Aksi yang juga diikuti massa dari Partai Buruh dan Konfederasi Serikat Pekerja Metal Indonesia (FSPMI) itu menuntut pemerintah agar THR tidak lagi digabung dengan upah bulanan sehingga dikenakan pajak lebih besar. Presiden FSPMI, Suparno, menegaskan THR bukanlah penghasilan tambahan, melainkan kebutuhan pokok buruh saat Lebaran.

“THR itu sudah habis untuk ongkos pulang kampung, membelikan pakaian anak, kebutuhan keluarga, dan kue lebaran. Tapi masih dipotong pajak dan digabung dengan upah, sehingga yang diterima sangat kecil,” ujar Suparno.

Menurutnya, buruh dengan upah minimum sekitar Rp5 juta bisa menerima THR bersih hanya sekitar Rp3,5 juta setelah dipotong pajak.
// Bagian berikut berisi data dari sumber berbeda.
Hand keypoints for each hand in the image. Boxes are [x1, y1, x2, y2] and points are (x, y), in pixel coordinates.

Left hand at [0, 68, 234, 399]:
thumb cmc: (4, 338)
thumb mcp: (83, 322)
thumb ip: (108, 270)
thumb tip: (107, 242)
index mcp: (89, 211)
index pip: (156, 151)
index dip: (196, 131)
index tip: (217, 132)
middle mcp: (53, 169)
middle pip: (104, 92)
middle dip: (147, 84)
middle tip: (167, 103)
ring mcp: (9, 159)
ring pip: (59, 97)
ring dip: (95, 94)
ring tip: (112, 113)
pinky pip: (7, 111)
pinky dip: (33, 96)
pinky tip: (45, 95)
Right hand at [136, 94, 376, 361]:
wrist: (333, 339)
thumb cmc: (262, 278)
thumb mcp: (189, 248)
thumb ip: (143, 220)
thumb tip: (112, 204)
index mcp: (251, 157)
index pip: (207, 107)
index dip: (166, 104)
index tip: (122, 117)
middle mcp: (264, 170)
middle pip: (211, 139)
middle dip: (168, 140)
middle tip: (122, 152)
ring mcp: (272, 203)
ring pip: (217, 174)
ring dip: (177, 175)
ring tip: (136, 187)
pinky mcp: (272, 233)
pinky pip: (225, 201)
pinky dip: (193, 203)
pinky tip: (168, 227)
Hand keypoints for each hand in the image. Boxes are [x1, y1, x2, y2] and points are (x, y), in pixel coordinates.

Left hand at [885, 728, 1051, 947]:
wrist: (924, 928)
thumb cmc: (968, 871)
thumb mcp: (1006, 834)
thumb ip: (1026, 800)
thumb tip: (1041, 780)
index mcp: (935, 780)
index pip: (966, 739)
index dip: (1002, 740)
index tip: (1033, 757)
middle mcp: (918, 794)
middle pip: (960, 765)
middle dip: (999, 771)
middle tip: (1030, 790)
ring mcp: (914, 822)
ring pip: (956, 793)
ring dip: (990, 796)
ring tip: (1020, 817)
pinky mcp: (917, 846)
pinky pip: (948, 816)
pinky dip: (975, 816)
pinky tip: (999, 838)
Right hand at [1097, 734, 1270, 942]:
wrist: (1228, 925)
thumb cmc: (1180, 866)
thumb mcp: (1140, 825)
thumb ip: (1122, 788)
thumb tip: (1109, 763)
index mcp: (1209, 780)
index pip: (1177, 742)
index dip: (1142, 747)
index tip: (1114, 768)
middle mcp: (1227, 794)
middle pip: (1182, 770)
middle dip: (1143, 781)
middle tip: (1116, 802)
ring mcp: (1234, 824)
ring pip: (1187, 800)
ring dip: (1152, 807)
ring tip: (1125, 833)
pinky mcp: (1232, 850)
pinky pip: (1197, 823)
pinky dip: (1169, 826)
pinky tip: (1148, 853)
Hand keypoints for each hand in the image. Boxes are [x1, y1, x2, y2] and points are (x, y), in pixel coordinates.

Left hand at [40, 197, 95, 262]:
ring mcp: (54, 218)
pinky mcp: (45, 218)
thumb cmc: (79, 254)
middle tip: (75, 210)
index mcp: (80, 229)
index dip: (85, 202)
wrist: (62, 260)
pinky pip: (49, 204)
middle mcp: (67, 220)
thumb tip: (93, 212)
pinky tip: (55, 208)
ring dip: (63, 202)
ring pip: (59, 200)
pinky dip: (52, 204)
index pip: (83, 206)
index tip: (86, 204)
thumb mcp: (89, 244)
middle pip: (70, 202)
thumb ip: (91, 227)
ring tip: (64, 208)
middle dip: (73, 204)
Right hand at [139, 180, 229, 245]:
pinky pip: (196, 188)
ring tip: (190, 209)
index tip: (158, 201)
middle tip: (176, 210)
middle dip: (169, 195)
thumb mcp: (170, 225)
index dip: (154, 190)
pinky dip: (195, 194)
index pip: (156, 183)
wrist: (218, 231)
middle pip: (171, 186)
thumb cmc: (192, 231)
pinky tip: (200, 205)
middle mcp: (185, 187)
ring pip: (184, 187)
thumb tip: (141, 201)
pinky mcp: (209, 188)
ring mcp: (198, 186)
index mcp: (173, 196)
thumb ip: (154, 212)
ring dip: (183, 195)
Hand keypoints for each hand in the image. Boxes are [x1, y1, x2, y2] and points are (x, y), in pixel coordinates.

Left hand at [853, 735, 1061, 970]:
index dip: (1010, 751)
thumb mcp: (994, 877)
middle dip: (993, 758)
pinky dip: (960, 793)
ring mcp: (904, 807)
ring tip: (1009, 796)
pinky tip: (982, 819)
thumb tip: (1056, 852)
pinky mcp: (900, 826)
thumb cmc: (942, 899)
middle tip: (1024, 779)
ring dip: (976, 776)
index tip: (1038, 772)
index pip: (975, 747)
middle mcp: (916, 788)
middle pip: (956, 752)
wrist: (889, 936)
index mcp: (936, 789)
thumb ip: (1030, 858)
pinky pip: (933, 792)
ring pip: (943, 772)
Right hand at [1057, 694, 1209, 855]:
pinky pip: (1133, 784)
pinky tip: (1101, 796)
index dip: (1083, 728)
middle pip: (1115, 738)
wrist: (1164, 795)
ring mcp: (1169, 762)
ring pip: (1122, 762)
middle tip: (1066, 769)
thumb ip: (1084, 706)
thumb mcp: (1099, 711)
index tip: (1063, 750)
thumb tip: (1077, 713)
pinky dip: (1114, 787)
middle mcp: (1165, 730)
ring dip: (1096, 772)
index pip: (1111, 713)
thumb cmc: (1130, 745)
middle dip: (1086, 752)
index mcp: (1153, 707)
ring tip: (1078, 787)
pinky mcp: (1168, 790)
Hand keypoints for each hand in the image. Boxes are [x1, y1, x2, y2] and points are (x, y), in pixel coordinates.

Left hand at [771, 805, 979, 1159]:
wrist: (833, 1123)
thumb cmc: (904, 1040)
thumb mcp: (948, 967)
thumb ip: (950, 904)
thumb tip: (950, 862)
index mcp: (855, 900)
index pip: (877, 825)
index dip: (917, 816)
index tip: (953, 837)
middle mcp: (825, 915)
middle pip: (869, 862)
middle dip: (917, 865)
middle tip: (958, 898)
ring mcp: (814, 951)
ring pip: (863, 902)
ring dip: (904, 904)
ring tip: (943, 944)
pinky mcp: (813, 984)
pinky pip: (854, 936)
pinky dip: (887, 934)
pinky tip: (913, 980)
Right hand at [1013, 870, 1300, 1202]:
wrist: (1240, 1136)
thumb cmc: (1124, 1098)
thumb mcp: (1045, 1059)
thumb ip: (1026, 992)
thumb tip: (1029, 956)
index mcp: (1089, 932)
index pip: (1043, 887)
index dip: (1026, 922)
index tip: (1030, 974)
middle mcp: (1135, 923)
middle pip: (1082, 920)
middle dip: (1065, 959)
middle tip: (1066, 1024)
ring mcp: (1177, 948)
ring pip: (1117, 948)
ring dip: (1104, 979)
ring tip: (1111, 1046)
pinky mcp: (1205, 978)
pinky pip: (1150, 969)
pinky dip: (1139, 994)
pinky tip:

Ia mempertanyakan keadilan kebijakan tersebut, mengingat buruh selama ini dinilai sebagai kelompok paling tertib membayar pajak.

“Buruh belum menerima gaji sudah dipotong pajak. Belanja di minimarket kena pajak. Semua dipotong pajak. Negara harus adil,” tegasnya.


Tiga tuntutan lain


Selain isu THR, dalam aksi tersebut buruh juga menyuarakan tiga tuntutan lain, yakni percepatan pembentukan Undang-Undang Ketenagakerjaan baru sesuai putusan Mahkamah Konstitusi, penghapusan sistem outsourcing, serta penolakan impor 105 ribu unit mobil pikap yang dikhawatirkan berdampak pada potensi pemutusan hubungan kerja (PHK) di sektor otomotif.

Suparno menegaskan aksi ini merupakan langkah awal dan akan terus dikawal hingga pemerintah memberikan respons konkret. Jika tuntutan tidak diindahkan, buruh mengancam akan menggelar aksi lanjutan hingga mogok nasional.